THE INPUT =

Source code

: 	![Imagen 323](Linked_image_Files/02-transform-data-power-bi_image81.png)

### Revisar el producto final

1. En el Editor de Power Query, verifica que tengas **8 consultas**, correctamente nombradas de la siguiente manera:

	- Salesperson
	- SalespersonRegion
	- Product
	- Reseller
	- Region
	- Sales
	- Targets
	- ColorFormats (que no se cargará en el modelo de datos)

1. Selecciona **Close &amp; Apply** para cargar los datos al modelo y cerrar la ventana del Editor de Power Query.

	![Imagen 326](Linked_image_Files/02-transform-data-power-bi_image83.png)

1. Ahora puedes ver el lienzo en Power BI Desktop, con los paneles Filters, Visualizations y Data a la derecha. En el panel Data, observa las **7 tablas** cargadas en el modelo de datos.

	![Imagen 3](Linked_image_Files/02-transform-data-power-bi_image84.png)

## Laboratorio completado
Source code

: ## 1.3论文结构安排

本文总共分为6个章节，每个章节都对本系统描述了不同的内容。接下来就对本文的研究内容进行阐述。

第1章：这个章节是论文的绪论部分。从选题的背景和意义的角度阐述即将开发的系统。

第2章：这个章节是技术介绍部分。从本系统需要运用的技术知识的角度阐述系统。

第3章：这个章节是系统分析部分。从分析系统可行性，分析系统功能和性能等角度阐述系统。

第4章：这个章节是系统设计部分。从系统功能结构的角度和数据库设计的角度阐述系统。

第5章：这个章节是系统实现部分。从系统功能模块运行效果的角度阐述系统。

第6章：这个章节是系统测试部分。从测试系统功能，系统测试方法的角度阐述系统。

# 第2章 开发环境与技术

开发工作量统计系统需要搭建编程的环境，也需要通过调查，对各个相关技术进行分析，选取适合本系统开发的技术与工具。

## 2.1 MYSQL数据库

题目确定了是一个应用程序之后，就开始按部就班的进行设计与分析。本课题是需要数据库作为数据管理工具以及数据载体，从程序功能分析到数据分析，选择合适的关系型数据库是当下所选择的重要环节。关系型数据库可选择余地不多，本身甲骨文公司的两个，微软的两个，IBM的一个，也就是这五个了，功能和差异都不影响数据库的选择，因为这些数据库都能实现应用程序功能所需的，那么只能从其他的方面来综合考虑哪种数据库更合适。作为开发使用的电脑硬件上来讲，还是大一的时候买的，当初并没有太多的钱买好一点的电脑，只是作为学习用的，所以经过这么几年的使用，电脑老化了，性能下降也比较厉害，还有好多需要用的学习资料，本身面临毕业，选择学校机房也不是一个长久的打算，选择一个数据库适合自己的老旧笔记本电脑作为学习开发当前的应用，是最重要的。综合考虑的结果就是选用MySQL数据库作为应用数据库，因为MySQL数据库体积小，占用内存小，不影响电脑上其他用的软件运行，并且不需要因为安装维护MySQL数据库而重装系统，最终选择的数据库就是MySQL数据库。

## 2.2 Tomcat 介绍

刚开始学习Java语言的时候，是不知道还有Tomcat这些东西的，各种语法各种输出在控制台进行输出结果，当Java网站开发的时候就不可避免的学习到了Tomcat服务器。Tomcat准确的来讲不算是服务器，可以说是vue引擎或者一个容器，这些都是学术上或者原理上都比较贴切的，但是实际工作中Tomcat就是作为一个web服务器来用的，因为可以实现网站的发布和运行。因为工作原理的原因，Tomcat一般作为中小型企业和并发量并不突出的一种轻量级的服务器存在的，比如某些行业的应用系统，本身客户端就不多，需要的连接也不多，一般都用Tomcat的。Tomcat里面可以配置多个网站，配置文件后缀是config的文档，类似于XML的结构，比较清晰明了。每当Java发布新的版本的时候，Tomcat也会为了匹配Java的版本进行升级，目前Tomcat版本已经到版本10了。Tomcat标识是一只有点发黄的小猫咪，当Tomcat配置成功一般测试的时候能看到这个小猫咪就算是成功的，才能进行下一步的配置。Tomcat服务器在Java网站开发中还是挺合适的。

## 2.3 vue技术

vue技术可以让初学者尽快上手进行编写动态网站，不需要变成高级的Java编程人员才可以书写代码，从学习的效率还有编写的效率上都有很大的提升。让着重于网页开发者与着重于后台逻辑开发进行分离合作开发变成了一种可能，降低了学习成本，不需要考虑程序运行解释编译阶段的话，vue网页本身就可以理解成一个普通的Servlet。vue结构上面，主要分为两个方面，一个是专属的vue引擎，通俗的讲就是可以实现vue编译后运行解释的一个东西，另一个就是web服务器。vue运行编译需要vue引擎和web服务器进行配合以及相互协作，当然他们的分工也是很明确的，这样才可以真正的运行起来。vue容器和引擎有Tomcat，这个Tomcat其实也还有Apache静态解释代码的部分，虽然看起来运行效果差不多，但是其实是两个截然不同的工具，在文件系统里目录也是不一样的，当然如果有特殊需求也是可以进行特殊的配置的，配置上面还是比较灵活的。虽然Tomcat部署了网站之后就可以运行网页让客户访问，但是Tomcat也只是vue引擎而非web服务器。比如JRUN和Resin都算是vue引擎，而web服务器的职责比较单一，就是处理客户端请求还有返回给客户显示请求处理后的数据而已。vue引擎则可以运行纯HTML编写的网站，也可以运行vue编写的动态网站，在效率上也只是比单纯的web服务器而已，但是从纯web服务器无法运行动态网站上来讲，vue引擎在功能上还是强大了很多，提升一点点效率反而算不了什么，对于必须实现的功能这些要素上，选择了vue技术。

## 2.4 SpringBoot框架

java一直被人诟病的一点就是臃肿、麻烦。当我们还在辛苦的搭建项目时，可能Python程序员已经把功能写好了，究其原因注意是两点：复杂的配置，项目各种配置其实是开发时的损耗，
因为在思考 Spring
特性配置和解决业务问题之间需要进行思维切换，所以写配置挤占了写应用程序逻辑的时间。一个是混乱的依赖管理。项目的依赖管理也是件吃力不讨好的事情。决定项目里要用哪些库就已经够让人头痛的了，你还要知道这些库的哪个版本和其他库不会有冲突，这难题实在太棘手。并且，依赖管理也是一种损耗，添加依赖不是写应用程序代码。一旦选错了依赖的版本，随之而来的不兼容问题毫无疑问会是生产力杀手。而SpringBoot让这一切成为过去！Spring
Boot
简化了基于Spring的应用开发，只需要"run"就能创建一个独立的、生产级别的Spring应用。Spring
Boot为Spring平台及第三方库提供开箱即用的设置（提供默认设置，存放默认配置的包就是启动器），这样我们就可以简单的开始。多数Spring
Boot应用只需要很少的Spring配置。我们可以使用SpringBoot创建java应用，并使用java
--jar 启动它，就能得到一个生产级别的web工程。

WHAT YOU NEED TO DO =
Rewrite the records above, putting "Query Editor" in place of every "Power Query" and leaving all other text unchanged.

EXPECTED ANSWER =
Source code

: 	![Imagen 323](Linked_image_Files/02-transform-data-power-bi_image81.png)

### Revisar el producto final

1. En el Editor de Query Editor, verifica que tengas **8 consultas**, correctamente nombradas de la siguiente manera:

	- Salesperson
	- SalespersonRegion
	- Product
	- Reseller
	- Region
	- Sales
	- Targets
	- ColorFormats (que no se cargará en el modelo de datos)

1. Selecciona **Close &amp; Apply** para cargar los datos al modelo y cerrar la ventana del Editor de Query Editor.

	![Imagen 326](Linked_image_Files/02-transform-data-power-bi_image83.png)

1. Ahora puedes ver el lienzo en Power BI Desktop, con los paneles Filters, Visualizations y Data a la derecha. En el panel Data, observa las **7 tablas** cargadas en el modelo de datos.

	![Imagen 3](Linked_image_Files/02-transform-data-power-bi_image84.png)

## Laboratorio completado
Source code

: ## 1.3论文结构安排

本文总共分为6个章节，每个章节都对本系统描述了不同的内容。接下来就对本文的研究内容进行阐述。

第1章：这个章节是论文的绪论部分。从选题的背景和意义的角度阐述即将开发的系统。

第2章：这个章节是技术介绍部分。从本系统需要运用的技术知识的角度阐述系统。

第3章：这个章节是系统分析部分。从分析系统可行性，分析系统功能和性能等角度阐述系统。

第4章：这个章节是系统设计部分。从系统功能结构的角度和数据库设计的角度阐述系统。

第5章：这个章节是系统实现部分。从系统功能模块运行效果的角度阐述系统。

第6章：这个章节是系统测试部分。从测试系统功能，系统测试方法的角度阐述系统。

# 第2章 开发环境与技术

开发工作量统计系统需要搭建编程的环境，也需要通过调查，对各个相关技术进行分析，选取适合本系统开发的技术与工具。

## 2.1 MYSQL数据库

题目确定了是一个应用程序之后，就开始按部就班的进行设计与分析。本课题是需要数据库作为数据管理工具以及数据载体，从程序功能分析到数据分析，选择合适的关系型数据库是当下所选择的重要环节。关系型数据库可选择余地不多，本身甲骨文公司的两个，微软的两个，IBM的一个，也就是这五个了，功能和差异都不影响数据库的选择，因为这些数据库都能实现应用程序功能所需的，那么只能从其他的方面来综合考虑哪种数据库更合适。作为开发使用的电脑硬件上来讲，还是大一的时候买的，当初并没有太多的钱买好一点的电脑，只是作为学习用的，所以经过这么几年的使用，电脑老化了，性能下降也比较厉害，还有好多需要用的学习资料，本身面临毕业，选择学校机房也不是一个长久的打算，选择一个数据库适合自己的老旧笔记本电脑作为学习开发当前的应用，是最重要的。综合考虑的结果就是选用MySQL数据库作为应用数据库，因为MySQL数据库体积小，占用内存小，不影响电脑上其他用的软件运行，并且不需要因为安装维护MySQL数据库而重装系统，最终选择的数据库就是MySQL数据库。

## 2.2 Tomcat 介绍

刚开始学习Java语言的时候，是不知道还有Tomcat这些东西的，各种语法各种输出在控制台进行输出结果，当Java网站开发的时候就不可避免的学习到了Tomcat服务器。Tomcat准确的来讲不算是服务器，可以说是vue引擎或者一个容器，这些都是学术上或者原理上都比较贴切的，但是实际工作中Tomcat就是作为一个web服务器来用的，因为可以实现网站的发布和运行。因为工作原理的原因，Tomcat一般作为中小型企业和并发量并不突出的一种轻量级的服务器存在的，比如某些行业的应用系统，本身客户端就不多，需要的连接也不多，一般都用Tomcat的。Tomcat里面可以配置多个网站，配置文件后缀是config的文档，类似于XML的结构，比较清晰明了。每当Java发布新的版本的时候，Tomcat也会为了匹配Java的版本进行升级，目前Tomcat版本已经到版本10了。Tomcat标识是一只有点发黄的小猫咪，当Tomcat配置成功一般测试的时候能看到这个小猫咪就算是成功的，才能进行下一步的配置。Tomcat服务器在Java网站开发中还是挺合适的。

## 2.3 vue技术

vue技术可以让初学者尽快上手进行编写动态网站，不需要变成高级的Java编程人员才可以书写代码，从学习的效率还有编写的效率上都有很大的提升。让着重于网页开发者与着重于后台逻辑开发进行分离合作开发变成了一种可能，降低了学习成本，不需要考虑程序运行解释编译阶段的话，vue网页本身就可以理解成一个普通的Servlet。vue结构上面，主要分为两个方面，一个是专属的vue引擎，通俗的讲就是可以实现vue编译后运行解释的一个东西，另一个就是web服务器。vue运行编译需要vue引擎和web服务器进行配合以及相互协作，当然他们的分工也是很明确的，这样才可以真正的运行起来。vue容器和引擎有Tomcat，这个Tomcat其实也还有Apache静态解释代码的部分，虽然看起来运行效果差不多，但是其实是两个截然不同的工具，在文件系统里目录也是不一样的，当然如果有特殊需求也是可以进行特殊的配置的，配置上面还是比较灵活的。虽然Tomcat部署了网站之后就可以运行网页让客户访问，但是Tomcat也只是vue引擎而非web服务器。比如JRUN和Resin都算是vue引擎，而web服务器的职责比较单一，就是处理客户端请求还有返回给客户显示请求处理后的数据而已。vue引擎则可以运行纯HTML编写的网站，也可以运行vue编写的动态网站，在效率上也只是比单纯的web服务器而已，但是从纯web服务器无法运行动态网站上来讲，vue引擎在功能上还是强大了很多，提升一点点效率反而算不了什么，对于必须实现的功能这些要素上，选择了vue技术。

## 2.4 SpringBoot框架

java一直被人诟病的一点就是臃肿、麻烦。当我们还在辛苦的搭建项目时，可能Python程序员已经把功能写好了，究其原因注意是两点：复杂的配置，项目各种配置其实是开发时的损耗，
因为在思考 Spring
特性配置和解决业务问题之间需要进行思维切换，所以写配置挤占了写应用程序逻辑的时间。一个是混乱的依赖管理。项目的依赖管理也是件吃力不讨好的事情。决定项目里要用哪些库就已经够让人头痛的了，你还要知道这些库的哪个版本和其他库不会有冲突，这难题实在太棘手。并且，依赖管理也是一种损耗，添加依赖不是写应用程序代码。一旦选错了依赖的版本，随之而来的不兼容问题毫无疑问会是生产力杀手。而SpringBoot让这一切成为过去！Spring
Boot
简化了基于Spring的应用开发，只需要"run"就能创建一个独立的、生产级别的Spring应用。Spring
Boot为Spring平台及第三方库提供开箱即用的设置（提供默认设置，存放默认配置的包就是启动器），这样我们就可以简单的开始。多数Spring
Boot应用只需要很少的Spring配置。我们可以使用SpringBoot创建java应用，并使用java
--jar 启动它，就能得到一个生产级别的web工程。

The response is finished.